床じゃなくて地面か。外気にも触れている。

 

172、冷やしトマトがただのトマトになつてしまふ

トマトは好き嫌いの別れる食べもの。注文した人はそれなりの意思で頼んだはず。にもかかわらず、話に夢中なのか冷やしトマトが手付かずのまま。トマトが気になる主人公は周りの話も上の空。

 

173、手心を加へて素麺流しけり

大好きな人が取りやすいように。

 

174、アイス舐めつつ妻の仕事に口を出す

男は基本ぐうたらな生き物だと思う。夫にもちゃんと仕事はあって、でも口は出して欲しくない。妻が仕事をしている姿は愛おしく、気になって仕方がないので、つい口を出してしまう。

 

175、暑さより君に逢へない寝苦しさ

80歳を超えても愛だの恋だの詠みたいな。

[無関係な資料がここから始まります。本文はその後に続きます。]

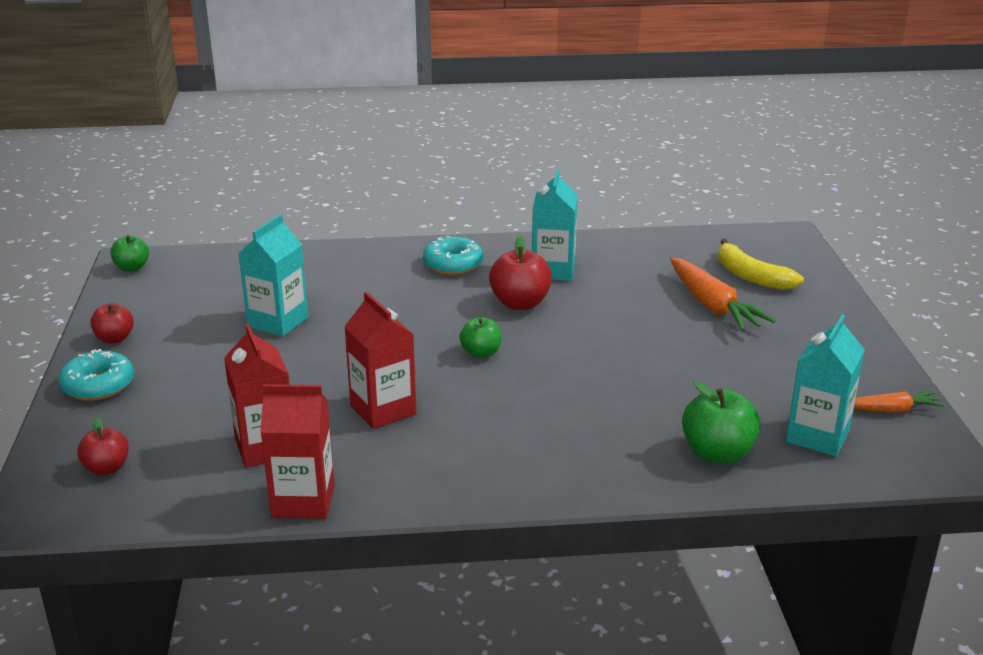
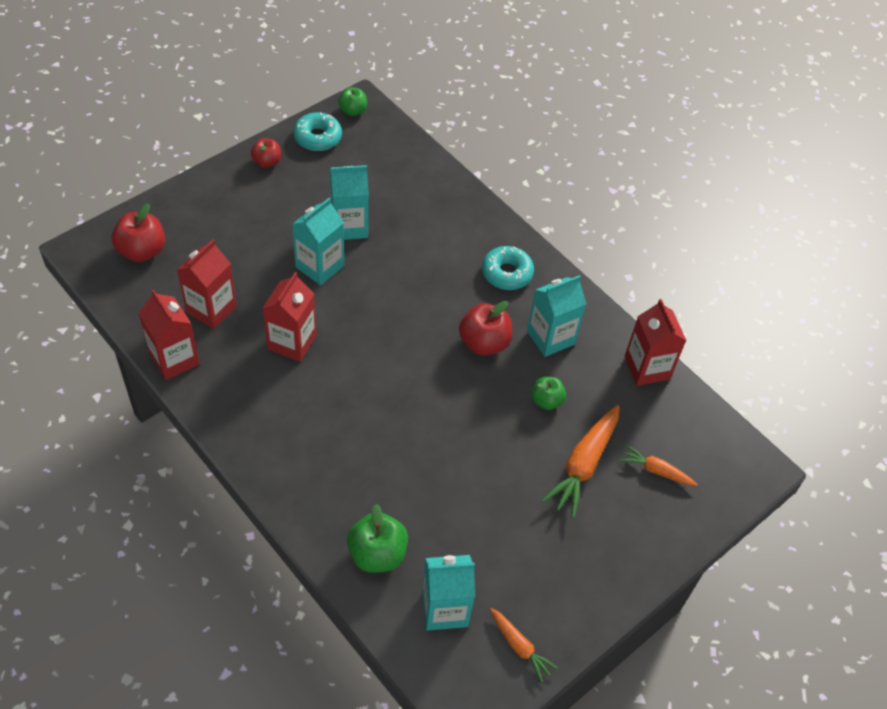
camera: 50 degrees right, 25 degrees up
(98, 385) = (214, 190): turquoise donut -> turquoise donut (317, 137)
(107, 468) = (142, 251): red apple -> red apple, size x1.60
(305, 357) = (320, 266): none -> turquoise carton
(481, 353) = (399, 356): green apple -> green apple (546, 401)
(637, 242) = (647, 368): none -> red carton
(750, 276) = (656, 470): yellow banana -> orange carrot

それが枯れてないってことでしょ。

 

176、水球部が発明した最低の罰ゲーム

真っ裸で告白。

 

177、昼寝する力士に海の風優し

力士にとっては昼寝も仕事のうち。ごろりと寝転んで目をつむる。海の風は強くても力士の大きくてなだらかな身体が優しく受け流してしまう。

 

178、黙祷もキスも目を閉づ蟬時雨

目を閉じれば短い時間が永遠のように感じる。聞こえるのは蟬時雨、感じるのは鼓動。

 

179、囚人の高齢化して秋刀魚焼く

日本の受刑者の約1割は60歳以上だそうだ。前科のある高齢者の社会復帰が難しいこともあり、再犯を重ねる高齢者によって刑務所が福祉施設化しているらしい。

 

180、野球部を辞めたい奴にまた明日

「また明日」の捉え方で句意が変わる。部活を辞めるには勇気がいるし、続けるには根性がいるので相当悩んでいるはずだ。そいつに向かって野球部でない主人公から投げかけられた言葉だとすれば、放課後の相談相手なのかもしれない。

161、猟奇的暑さの中のすかしつ屁

暑い。おならも元気ない。

 

162、ゆるキャラが笑ふ稲刈り機の近く

ゆるキャラは町おこしなど何かしらの目的を持って製作される。この町の農業振興イベントにゆるキャラが登場したのだろうか。ゆるキャラはいつ何どきも笑顔を絶やさない。

 

163、ビール二本暗くなるのを待つてゐる

350ml缶ならチビチビやって30分くらいかなあ。

 

164、ブラジャーのやうなストレス六月は

残念ながら分からねえ。

 

165、木刀で入れるスイッチ扇風機

何とかその場から動かずに扇風機のスイッチを入れようとしたら、手の届く範囲にある最も適当な棒切れが木刀だった。枕元に木刀を備える人生とは。

 

166、新宿の三つ目の性夜暑し

三つ目の性を男と女以外の性と捉えるか、セックス(生物的性差)とジェンダー(社会的性差)以外のセクシャリティー(性的興味)と捉えるか。どちらにしても新宿は三つ目の性が熱く暑い夜を迎えている。

 

167、木星に帰るつもりや蝸牛

木星は晴れてさえいれば都会の夜でも肉眼で見えるほど明るい。逆に蝸牛は雨の時や雨後によく見かける。つまり雨後の晴れ間の夜の景。木星に誘い出されたように現れた蝸牛が愛おしい。

 

168、氷菓食ふ頭痛猪木アリ状態

アントニオ猪木vsモハメド・アリは1976年に行われた異種格闘技戦。アリ側の度重なるルール変更でほとんどのプロレス技を禁じられた猪木が、リングに寝そべりながらローキックを繰り返すだけの試合となった。

 

169、どこまでいつても日向を出れぬ蟻を踏む

そういえば子どものころ蟻を踏みたくなる衝動ってあったな。日向をもがくように走る蟻の行方を目で追いながら理由もなく踏みつける。けっして殺すつもりは無いのだけれど。

 

170、悲しさを漢字一字で書けば夏

これくらい強烈なインパクトのある句を作りたい。解説不要。